Intervention de l’OSTP
À la réception des invitations, les responsables des relations gouvernementales de plusieurs firmes américaines – SpaceX, Blue Origin, Stoke Space, K2 et Starcloud – ont contacté le Office of Science and Technology Policy (OSTP) de la Maison-Blanche. Selon des sources multiples, l’OSTP a organisé une téléconférence tard la semaine dernière pour répondre aux interrogations des entreprises concernant le caractère du sommet, qui ne correspondait pas à un salon commercial traditionnel mais semblait inclure des prescriptions politiques, notamment sur le partage du spectre radiofréquence.
Décision des entreprises américaines
Lors de l’appel, les représentants de l’OSTP ont indiqué que les participants américains ne pouvaient pas s’attendre à un traitement impartial et pourraient être sollicités pour soutenir des positions politiques contraires à leurs intérêts. Aucun ordre explicite de retrait n’a été donné, mais les entreprises ont interprété les conseils comme une mise en garde suffisante pour se désister.

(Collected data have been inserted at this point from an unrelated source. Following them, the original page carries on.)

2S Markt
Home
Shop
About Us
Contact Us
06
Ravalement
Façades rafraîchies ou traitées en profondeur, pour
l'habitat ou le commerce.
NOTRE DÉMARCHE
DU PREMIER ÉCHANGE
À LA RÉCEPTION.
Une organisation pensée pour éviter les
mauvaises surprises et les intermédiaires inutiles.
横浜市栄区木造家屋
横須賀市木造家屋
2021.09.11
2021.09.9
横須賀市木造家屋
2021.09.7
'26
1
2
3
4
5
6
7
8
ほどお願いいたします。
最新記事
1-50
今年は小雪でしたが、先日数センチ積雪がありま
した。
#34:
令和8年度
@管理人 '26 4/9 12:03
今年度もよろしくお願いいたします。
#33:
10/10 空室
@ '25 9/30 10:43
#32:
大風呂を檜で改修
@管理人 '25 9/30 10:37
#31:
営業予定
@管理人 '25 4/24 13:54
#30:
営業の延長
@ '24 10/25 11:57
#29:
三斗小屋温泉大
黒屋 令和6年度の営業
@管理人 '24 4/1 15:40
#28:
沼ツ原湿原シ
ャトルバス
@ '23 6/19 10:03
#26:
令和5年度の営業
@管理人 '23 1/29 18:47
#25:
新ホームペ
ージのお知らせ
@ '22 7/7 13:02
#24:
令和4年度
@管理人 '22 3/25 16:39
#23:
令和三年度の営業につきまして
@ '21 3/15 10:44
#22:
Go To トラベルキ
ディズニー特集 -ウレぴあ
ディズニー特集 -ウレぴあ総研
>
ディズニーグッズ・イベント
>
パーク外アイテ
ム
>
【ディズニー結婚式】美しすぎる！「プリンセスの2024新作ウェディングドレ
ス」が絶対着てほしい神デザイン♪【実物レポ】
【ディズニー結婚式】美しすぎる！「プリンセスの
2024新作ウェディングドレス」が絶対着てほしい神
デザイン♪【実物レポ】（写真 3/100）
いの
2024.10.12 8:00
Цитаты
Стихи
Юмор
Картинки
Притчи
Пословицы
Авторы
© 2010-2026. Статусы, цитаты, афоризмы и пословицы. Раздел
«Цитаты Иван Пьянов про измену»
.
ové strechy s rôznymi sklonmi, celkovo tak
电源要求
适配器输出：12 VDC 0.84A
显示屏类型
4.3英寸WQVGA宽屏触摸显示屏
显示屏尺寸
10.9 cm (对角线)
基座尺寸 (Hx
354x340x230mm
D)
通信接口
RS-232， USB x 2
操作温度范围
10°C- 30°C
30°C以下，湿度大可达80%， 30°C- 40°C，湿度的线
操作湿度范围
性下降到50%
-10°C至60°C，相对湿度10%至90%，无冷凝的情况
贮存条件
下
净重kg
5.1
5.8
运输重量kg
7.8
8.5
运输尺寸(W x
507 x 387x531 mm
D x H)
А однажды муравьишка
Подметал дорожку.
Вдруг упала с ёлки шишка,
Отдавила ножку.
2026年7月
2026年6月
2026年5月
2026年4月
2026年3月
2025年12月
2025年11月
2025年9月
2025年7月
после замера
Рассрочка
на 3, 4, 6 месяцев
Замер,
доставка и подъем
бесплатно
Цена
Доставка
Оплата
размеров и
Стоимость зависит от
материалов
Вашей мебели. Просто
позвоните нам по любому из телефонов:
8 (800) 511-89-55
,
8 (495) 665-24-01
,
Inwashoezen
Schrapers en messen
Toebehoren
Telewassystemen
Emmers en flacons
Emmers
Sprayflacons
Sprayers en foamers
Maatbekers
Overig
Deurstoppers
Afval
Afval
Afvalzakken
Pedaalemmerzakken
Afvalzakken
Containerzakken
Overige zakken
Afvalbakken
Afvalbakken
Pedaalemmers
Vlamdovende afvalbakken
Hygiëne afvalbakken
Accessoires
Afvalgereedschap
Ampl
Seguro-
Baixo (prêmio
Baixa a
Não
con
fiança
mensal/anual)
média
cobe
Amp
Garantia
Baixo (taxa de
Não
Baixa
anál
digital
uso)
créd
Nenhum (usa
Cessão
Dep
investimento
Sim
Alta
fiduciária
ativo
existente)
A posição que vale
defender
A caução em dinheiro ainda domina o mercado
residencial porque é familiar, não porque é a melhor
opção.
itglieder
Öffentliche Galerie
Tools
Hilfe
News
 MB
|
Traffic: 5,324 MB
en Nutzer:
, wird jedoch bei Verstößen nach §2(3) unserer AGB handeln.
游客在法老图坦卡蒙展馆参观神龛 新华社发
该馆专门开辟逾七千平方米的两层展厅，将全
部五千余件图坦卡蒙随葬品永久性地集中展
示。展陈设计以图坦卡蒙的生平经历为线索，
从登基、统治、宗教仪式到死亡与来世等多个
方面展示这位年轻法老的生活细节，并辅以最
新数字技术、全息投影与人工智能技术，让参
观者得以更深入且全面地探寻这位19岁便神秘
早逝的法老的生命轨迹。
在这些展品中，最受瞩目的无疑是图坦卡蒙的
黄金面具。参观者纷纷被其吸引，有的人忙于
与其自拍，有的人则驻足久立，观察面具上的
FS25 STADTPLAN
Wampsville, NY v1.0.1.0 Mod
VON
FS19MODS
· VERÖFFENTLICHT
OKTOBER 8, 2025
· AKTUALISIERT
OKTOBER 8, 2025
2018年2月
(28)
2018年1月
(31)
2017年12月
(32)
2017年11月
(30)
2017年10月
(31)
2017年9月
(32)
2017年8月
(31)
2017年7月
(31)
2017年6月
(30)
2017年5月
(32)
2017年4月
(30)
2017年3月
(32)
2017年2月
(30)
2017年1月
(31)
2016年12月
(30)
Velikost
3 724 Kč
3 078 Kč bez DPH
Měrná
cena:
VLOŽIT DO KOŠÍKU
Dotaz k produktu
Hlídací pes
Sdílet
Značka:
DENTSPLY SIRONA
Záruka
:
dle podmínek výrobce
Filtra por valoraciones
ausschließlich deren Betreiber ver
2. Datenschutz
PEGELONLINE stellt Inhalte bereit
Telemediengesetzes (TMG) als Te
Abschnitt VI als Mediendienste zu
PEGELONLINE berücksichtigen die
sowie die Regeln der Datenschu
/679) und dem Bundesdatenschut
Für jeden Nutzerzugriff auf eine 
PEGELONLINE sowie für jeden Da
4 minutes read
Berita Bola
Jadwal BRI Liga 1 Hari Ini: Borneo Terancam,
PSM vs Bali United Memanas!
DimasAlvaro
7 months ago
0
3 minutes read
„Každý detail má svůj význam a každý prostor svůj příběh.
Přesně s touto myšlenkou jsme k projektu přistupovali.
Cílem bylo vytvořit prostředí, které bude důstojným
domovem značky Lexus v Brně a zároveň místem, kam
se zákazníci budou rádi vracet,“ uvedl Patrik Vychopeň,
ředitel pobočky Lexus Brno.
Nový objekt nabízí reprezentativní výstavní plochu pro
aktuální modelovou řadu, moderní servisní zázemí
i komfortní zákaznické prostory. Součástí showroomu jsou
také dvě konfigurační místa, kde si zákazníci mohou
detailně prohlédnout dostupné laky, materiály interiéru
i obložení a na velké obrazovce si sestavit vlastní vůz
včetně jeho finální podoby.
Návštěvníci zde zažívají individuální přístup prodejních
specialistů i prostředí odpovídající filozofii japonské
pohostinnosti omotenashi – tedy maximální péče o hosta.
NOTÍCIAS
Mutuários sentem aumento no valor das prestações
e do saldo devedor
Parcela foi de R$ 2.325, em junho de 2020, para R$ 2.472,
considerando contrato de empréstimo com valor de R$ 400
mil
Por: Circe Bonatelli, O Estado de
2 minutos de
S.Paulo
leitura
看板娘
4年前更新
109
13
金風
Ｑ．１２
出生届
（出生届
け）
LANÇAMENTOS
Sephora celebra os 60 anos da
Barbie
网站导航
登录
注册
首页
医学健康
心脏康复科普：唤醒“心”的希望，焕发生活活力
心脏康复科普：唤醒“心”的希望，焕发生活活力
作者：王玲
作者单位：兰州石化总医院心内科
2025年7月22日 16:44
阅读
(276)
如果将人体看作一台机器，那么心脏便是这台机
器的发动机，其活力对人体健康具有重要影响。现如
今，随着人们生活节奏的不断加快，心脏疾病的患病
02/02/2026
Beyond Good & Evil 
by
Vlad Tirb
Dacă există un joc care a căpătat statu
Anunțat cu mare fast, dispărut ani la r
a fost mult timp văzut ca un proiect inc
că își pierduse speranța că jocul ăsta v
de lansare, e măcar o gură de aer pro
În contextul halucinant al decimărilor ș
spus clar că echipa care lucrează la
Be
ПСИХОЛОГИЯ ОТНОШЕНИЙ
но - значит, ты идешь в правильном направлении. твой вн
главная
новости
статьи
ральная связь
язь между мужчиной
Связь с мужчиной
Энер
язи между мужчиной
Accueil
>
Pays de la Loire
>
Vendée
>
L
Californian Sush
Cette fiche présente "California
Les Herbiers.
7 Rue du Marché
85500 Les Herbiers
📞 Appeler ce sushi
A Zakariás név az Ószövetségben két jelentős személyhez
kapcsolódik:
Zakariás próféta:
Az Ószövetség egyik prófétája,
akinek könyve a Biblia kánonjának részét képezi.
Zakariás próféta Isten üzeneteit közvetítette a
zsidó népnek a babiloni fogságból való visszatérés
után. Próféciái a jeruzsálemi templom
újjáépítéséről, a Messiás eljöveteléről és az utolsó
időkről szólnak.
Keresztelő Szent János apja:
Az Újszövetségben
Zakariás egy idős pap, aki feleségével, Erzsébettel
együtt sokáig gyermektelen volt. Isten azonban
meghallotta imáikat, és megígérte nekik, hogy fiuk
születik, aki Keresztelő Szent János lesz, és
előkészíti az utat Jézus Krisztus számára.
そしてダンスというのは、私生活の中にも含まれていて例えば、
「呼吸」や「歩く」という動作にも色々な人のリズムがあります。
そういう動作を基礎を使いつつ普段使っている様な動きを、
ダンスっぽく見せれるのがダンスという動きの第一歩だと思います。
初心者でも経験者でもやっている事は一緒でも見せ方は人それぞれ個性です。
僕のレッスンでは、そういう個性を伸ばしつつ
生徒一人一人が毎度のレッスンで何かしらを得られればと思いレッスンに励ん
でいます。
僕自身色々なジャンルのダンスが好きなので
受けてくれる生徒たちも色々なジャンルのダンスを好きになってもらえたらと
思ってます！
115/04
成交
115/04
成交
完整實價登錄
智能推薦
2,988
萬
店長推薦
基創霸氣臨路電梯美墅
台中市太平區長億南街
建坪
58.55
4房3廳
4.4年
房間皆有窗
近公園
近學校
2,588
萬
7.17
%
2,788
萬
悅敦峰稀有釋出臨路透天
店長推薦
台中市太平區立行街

En conséquence, SpaceX, Blue Origin, Stoke Space, K2 et Starcloud ont officiellement retiré leur participation, bien que quelques représentants américains demeurent sur le programme.
Conséquences pour le secteur spatial
Le retrait simultané de cinq acteurs majeurs du secteur privé américain réduit la visibilité des technologies de lancement réutilisable et des projets de propulsion avancée au sein du débat européen. Cette absence limite les opportunités d’échanges techniques sur les architectures de lanceurs, les systèmes de communication en bande Ka et les standards de gestion du trafic orbital. Par ailleurs, la perception d’une pression politique américaine pourrait décourager d’autres firmes non américaines de s’engager dans des forums similaires, affectant la dynamique de coopération internationale.
Perspectives et limites
Le sommet de Macron continue avec une participation majoritairement européenne, mais l’impact de l’absence américaine sur les décisions de politique spatiale reste incertain. Sans données publiques sur les positions exactes qui auraient pu être proposées, il est difficile d’évaluer le poids réel de l’influence américaine. La situation illustre la sensibilité des accords de spectre et des cadres réglementaires lorsqu’ils croisent des intérêts commerciaux. Une surveillance des résolutions adoptées à la fin du sommet sera nécessaire pour mesurer les répercussions à moyen terme sur les contrats de lancement et les licences de fréquences attribuées aux acteurs américains.